Siamo arrivati all’ultima parte dell’ultima lezione di cinema ascoltata durante il BIF&ST 2011. Il maestro Nicola Piovani ha ripercorso la sua carriera parlando degli esordi e del suo rapporto con grandi registi quali i fratelli Taviani, Nanni Moretti, Roberto Benigni, Federico Fellini e Mario Monicelli. Oggi concludiamo con una sua osservazione sul rapporto regista/musicista.
Il rapporto con il regista: un celebre esempio
Per spiegare l’importanza di una buona sintonia tra un regista ed il musicista che creerà le musiche per il suo film, Nicola Piovani fa l’esempio di una coppia storica e consolidata: Giuseppe Tornatore ed Ennio Morricone:
Perchè subordinare la propria poetica al volere del regista
Ecco la risposta di Nicola Piovani a questa domanda:
Quando scrivo musica da camera o faccio un’opera come Epta o faccio una cantata sinfonica, non subordino niente. In quel caso sono io, mi mostro nudo come sono, chi mi vuole mi prende, chi non mi vuole mi fischia.
Ma se devo entrare dentro un’opera di un regista che ci ha messo mesi o anche anni per scriverla, e poi altro tempo per l’attività produttiva, scelto gli attori, i costumi, i colori, creato un’opera che parla già e su cui manca solo l’aspetto musicale, non posso certo portare la mia poetica approfittando di qualcosa che non è mia.
Sembrerebbe una cosa sgarbata e questo non ha nulla a che vedere con la frustrazione, perchè il fatto che lavori per il cinema non significa che non puoi fare altro di tuo personale. Se un pittore viene chiamato per fare delle scenografie deve attenersi alla storia che sta raccontando, storia che non ha inventato lui.
Per non parlare della schizofrenia che si creerebbe nel film se la musica portasse una poetica diversa, lontana da quella dell’autore del film che è il regista. La metafora più bassa che esiste per spiegare questo è quella della maionese: olio uova e limone devono diventare maionese. Non è un gesto di umiltà anzi può essere anche una cosa eccitante.
A queste parole è intervenuto Vittorio Taviani, tra il pubblico ad assistere alla lezione:
Perchè la musica di Nicola Piovani è una musica riconoscibile da film a film, da autore ad autore? Gli autori hanno poetiche diverse tra loro però quando si va a vedere un loro film ci si accorge che la musica è di Piovani. Questo significa che nei film lui mette qualcosa del suo mondo, della sua prospettiva, che viene fuori anche se cerca di andare incontro allo spirito del film.
C’è anche un’altra cosa: la collaborazione, nell’arte, ha un significato (pensiamo per esempio alle grandi cattedrali del passato): sulla base di una proposta di una certa opera nasce una collaborazione in cui ci si identifica un po’ l’uno nell’altro.

* _Esercizi_:
1. Riassumi in una o due frasi il paragrafo del brano che comincia con «Ma se devo entrare dentro un'opera di un regista», mantenendone i fatti principali.
2. Scrivi il seguito del brano sulla lezione di Nicola Piovani al BIF&ST 2011, riprendendo subito dopo l'ultima frase.

* _Documenti estratti_:
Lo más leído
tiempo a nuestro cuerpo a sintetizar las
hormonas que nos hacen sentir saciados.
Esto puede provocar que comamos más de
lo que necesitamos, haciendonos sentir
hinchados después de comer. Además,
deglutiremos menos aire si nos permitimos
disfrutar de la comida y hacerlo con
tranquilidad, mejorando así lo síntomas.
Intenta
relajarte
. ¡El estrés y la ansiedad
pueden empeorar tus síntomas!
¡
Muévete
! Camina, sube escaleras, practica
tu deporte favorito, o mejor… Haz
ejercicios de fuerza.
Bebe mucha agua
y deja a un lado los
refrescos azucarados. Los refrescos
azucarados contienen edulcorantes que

* _Risposte in ordine_:
1. Piovani può lavorare all'opera di un regista, che ha impiegato mesi o anni a scriverla e poi a produrla scegliendo attori, costumi e colori, e a cui manca solo la musica. In quel caso non può imporre la propria poetica approfittando di un lavoro che non è suo.

2.
Faccio l’esempio di Kaos: c’erano questi pastori che volevano seppellire il loro patriarca sulla loro terra ed il padrone glielo impediva. La scena è quella sulle grandi montagne dell’Etna. Arrivano i carabinieri e dicono che il cadavere non può essere seppellito invitando i pastori a sgombrare. I pastori si allontanano con il loro morto e spariscono dietro la valle. I carabinieri stanno per andare via quando improvvisamente i pastori ritornano indietro lasciando sgomenti i carabinieri.
Per questa scena Nicola aveva pensato ad una soluzione molto originale: in poche ore aveva parlato con i nostri attori dicendo loro di gridare delle specifiche note mentre stavano ritornando indietro. Lui si è messo dietro la macchina da presa e li ha diretti come se fossero in una sala da concerto.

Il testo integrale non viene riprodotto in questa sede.